▶ [What you need to do]
Leave the images out and repeat the data exactly as given.

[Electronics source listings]

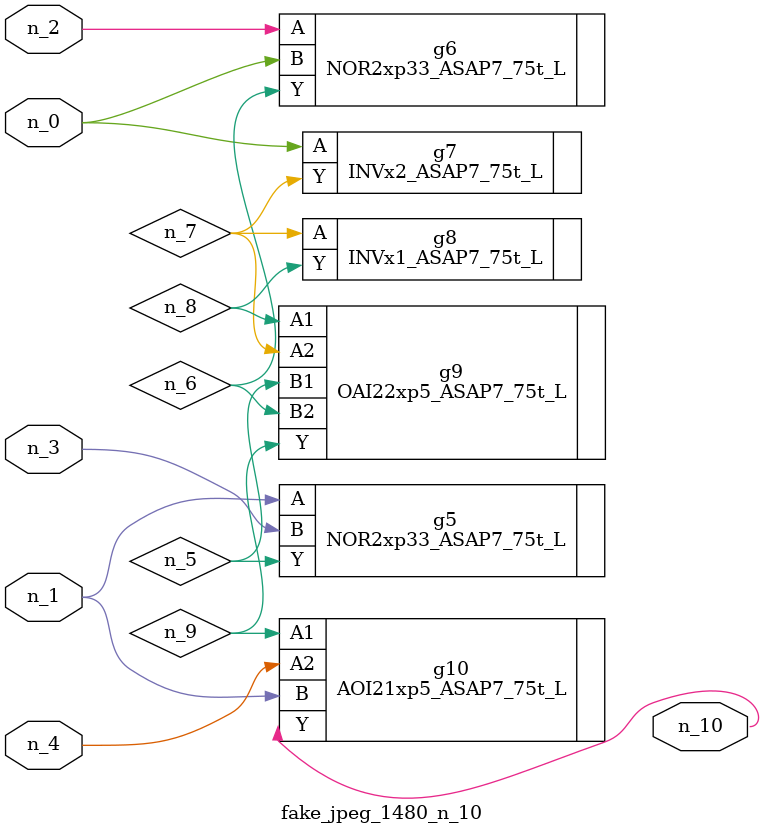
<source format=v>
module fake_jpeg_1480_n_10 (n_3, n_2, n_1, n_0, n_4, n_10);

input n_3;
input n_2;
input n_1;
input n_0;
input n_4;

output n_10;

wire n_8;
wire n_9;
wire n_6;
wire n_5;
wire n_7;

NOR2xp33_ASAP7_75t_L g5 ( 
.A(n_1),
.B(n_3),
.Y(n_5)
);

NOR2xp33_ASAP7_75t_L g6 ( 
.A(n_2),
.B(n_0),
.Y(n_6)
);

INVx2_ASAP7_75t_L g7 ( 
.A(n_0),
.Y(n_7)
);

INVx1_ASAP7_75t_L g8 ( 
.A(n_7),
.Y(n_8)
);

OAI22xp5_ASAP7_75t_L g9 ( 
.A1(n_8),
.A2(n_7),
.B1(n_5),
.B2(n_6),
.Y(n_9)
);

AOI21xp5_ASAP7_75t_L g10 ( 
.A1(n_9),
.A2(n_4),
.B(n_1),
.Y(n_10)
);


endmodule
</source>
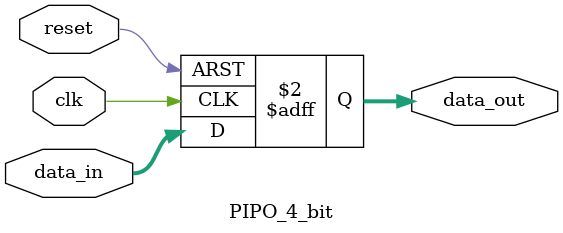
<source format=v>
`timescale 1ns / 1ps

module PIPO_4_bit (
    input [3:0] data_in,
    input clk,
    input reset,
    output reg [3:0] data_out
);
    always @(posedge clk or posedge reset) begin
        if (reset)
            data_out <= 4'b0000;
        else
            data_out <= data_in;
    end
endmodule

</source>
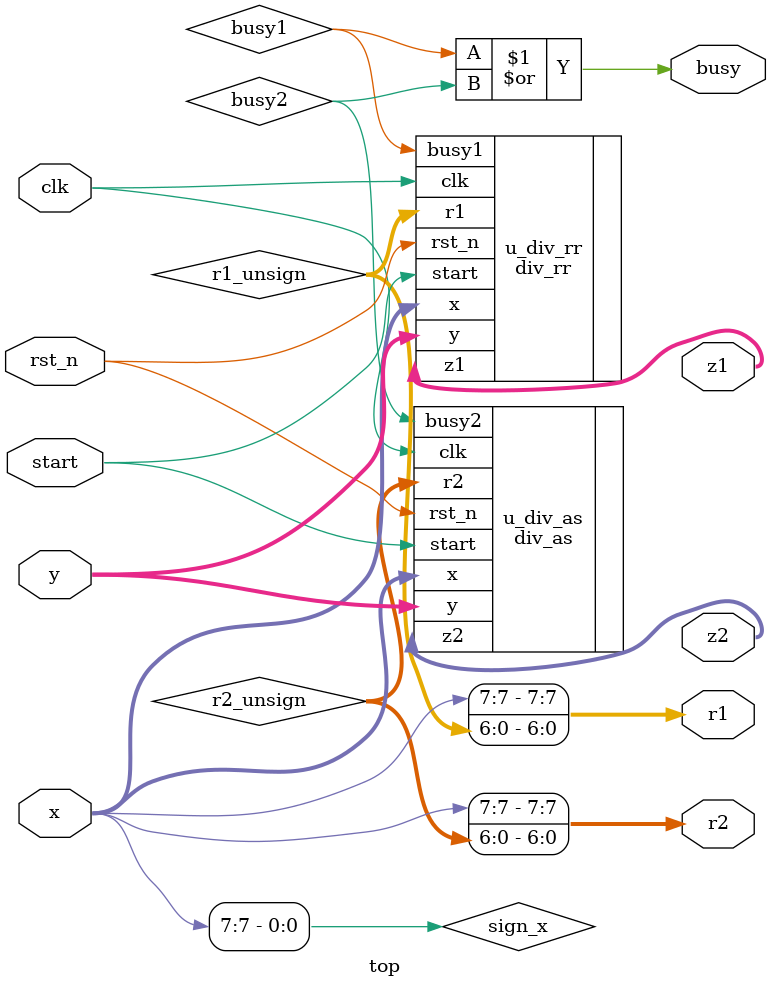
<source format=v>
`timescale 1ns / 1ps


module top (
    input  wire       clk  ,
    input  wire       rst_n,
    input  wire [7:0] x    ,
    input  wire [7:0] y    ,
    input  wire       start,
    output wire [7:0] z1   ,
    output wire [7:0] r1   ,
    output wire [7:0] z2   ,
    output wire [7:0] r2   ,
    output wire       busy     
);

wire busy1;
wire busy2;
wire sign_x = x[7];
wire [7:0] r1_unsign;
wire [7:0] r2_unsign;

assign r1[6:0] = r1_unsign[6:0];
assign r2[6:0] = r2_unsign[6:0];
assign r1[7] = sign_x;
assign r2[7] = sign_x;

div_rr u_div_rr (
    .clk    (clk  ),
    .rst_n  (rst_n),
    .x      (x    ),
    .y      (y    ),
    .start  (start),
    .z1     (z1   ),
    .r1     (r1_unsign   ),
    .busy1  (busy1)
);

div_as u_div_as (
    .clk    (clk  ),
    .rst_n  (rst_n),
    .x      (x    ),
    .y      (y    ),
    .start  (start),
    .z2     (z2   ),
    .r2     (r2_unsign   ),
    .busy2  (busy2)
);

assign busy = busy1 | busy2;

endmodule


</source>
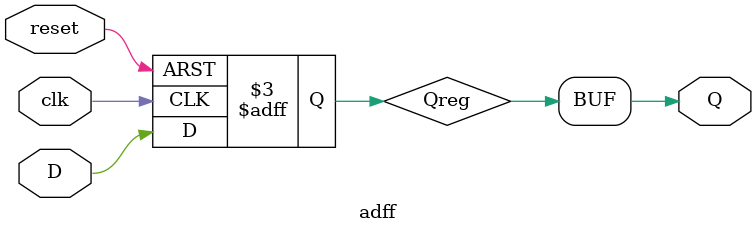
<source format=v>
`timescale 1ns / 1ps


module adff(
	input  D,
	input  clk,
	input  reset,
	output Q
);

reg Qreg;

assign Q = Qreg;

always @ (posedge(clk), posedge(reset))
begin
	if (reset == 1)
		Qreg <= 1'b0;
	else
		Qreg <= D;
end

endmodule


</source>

▶ [Your response]
<source format=v>
module fake_jpeg_1480_n_10 (n_3, n_2, n_1, n_0, n_4, n_10);

input n_3;
input n_2;
input n_1;
input n_0;
input n_4;

output n_10;

wire n_8;
wire n_9;
wire n_6;
wire n_5;
wire n_7;

NOR2xp33_ASAP7_75t_L g5 ( 
.A(n_1),
.B(n_3),
.Y(n_5)
);

NOR2xp33_ASAP7_75t_L g6 ( 
.A(n_2),
.B(n_0),
.Y(n_6)
);

INVx2_ASAP7_75t_L g7 ( 
.A(n_0),
.Y(n_7)
);

INVx1_ASAP7_75t_L g8 ( 
.A(n_7),
.Y(n_8)
);

OAI22xp5_ASAP7_75t_L g9 ( 
.A1(n_8),
.A2(n_7),
.B1(n_5),
.B2(n_6),
.Y(n_9)
);

AOI21xp5_ASAP7_75t_L g10 ( 
.A1(n_9),
.A2(n_4),
.B(n_1),
.Y(n_10)
);


endmodule
</source>
<source format=v>
`timescale 1ns / 1ps

module PIPO_4_bit (
    input [3:0] data_in,
    input clk,
    input reset,
    output reg [3:0] data_out
);
    always @(posedge clk or posedge reset) begin
        if (reset)
            data_out <= 4'b0000;
        else
            data_out <= data_in;
    end
endmodule

</source>
<source format=v>
`timescale 1ns / 1ps


module top (
    input  wire       clk  ,
    input  wire       rst_n,
    input  wire [7:0] x    ,
    input  wire [7:0] y    ,
    input  wire       start,
    output wire [7:0] z1   ,
    output wire [7:0] r1   ,
    output wire [7:0] z2   ,
    output wire [7:0] r2   ,
    output wire       busy     
);

wire busy1;
wire busy2;
wire sign_x = x[7];
wire [7:0] r1_unsign;
wire [7:0] r2_unsign;

assign r1[6:0] = r1_unsign[6:0];
assign r2[6:0] = r2_unsign[6:0];
assign r1[7] = sign_x;
assign r2[7] = sign_x;

div_rr u_div_rr (
    .clk    (clk  ),
    .rst_n  (rst_n),
    .x      (x    ),
    .y      (y    ),
    .start  (start),
    .z1     (z1   ),
    .r1     (r1_unsign   ),
    .busy1  (busy1)
);

div_as u_div_as (
    .clk    (clk  ),
    .rst_n  (rst_n),
    .x      (x    ),
    .y      (y    ),
    .start  (start),
    .z2     (z2   ),
    .r2     (r2_unsign   ),
    .busy2  (busy2)
);

assign busy = busy1 | busy2;

endmodule


</source>
<source format=v>
`timescale 1ns / 1ps


module adff(
	input  D,
	input  clk,
	input  reset,
	output Q
);

reg Qreg;

assign Q = Qreg;

always @ (posedge(clk), posedge(reset))
begin
	if (reset == 1)
		Qreg <= 1'b0;
	else
		Qreg <= D;
end

endmodule


</source>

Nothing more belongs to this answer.